Darin besteht der Fortschritt der Welt, daß jede ältere Generation von der Jugend behauptet, sie tauge nichts mehr.

hargo

#12
Ein "Daumennagelkratzer" mit spätneolithischem Kontext ist rückblickend zweifelsfrei zeitlos.
Der Begriff ist auch aus anderen Quellen, mit vergleichbarer Zeitstellung (z.B. bei Fuchs) und früher belegt.
Da stimme ich zu!
Aber, welche Aussagekraft und Berechtigung hat die Bezeichnung DNK dann überhaupt noch?
Bezieht sie sich doch offensichtlich nur auf einen Kratzer im Format eines Daumennagels. Ganz egal in welcher steinzeitlichen Epoche hergestellt.
Wäre es dann nicht besser, generell bei der Ansprache als Kratzer zu bleiben?
:kopfkratz:

mfg

Danske

Zitat von: hargo in 31. Dezember 2023, 00:45:34Ein "Daumennagelkratzer" mit spätneolithischem Kontext ist rückblickend zweifelsfrei zeitlos.
Der Begriff ist auch aus anderen Quellen, mit vergleichbarer Zeitstellung (z.B. bei Fuchs) und früher belegt.
Da stimme ich zu!
Aber, welche Aussagekraft und Berechtigung hat die Bezeichnung DNK dann überhaupt noch?
Bezieht sie sich doch offensichtlich nur auf einen Kratzer im Format eines Daumennagels. Ganz egal in welcher steinzeitlichen Epoche hergestellt.
Wäre es dann nicht besser, generell bei der Ansprache als Kratzer zu bleiben?
:kopfkratz:

Die Frage ist nicht unberechtigt. Schließlich handelt es sich bei den Daumennagelkratzern lediglich um kleinformatige Rund- oder Halbrundkratzer, die zwar ihren Schwerpunkt im ausgehenden JP und Mesolithikum haben, aber bereits im AP, MP und zuletzt verstärkt in den Bechergruppen des Spätneolithikums belegt sind.

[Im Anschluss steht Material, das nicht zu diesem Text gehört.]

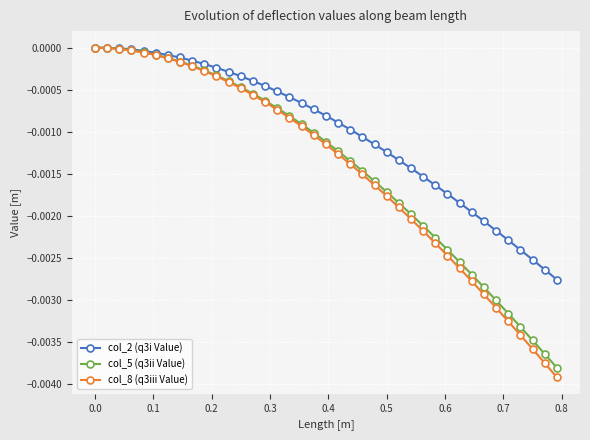

Which series has the largest range (max minus min)?

col_8 (q3iii Value)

Ich würde dennoch die Begrifflichkeit "Daumennagelkratzer" beibehalten. Jeder weiß, was damit gemeint ist. Man darf ihn nur nicht zwingend mit der Epoche des ausgehenden JP und des Mesolithikums verbinden.

LG
Holger 
Et nunc reges intelligite, erudimini, qui judicatis terram.

thovalo


Moin am letzten Tag des Jahres!

Ja, die Festlegung auf eine Zeitstellung ist durch die Ansprache nicht gegeben, es wird damit nur das Format eines Fundstücks beschrieben.

Die mittelpaläolithischen kleinformatigen Kratzer haben ja eine ganz spezielle Bezeichnung, die sie dadurch auch zeitlich klar weit in die urgeschichte hinein verorten.

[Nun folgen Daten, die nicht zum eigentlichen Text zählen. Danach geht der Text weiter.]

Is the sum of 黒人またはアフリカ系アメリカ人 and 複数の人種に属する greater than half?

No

Es gehört mit zu den Wundern der ja sehr spät vorgenommen Nachgrabungen im NEandertal bei Hochdahl, dass dort eine Anzahl dieser frühen Minitaturen mit ergraben werden konnten.


In sofern finde ich die Zeitspanne von diesen sehr früh datierenden Miniaturen bis in die Tage der spätjungsteinzeitlichen Stücke nicht weit entfertn davon besonderes verbindend. Der Neandertaler war schon lange da bevor der moderne Mensch dasselbe anfertigre und nutzte.

Insofern werden das auch hoch optimierte Formen für ihren bislang nicht sicher zu beschreibenden Gebrauch gewesen sein.


lG Thomas  :winke:
Darin besteht der Fortschritt der Welt, daß jede ältere Generation von der Jugend behauptet, sie tauge nichts mehr.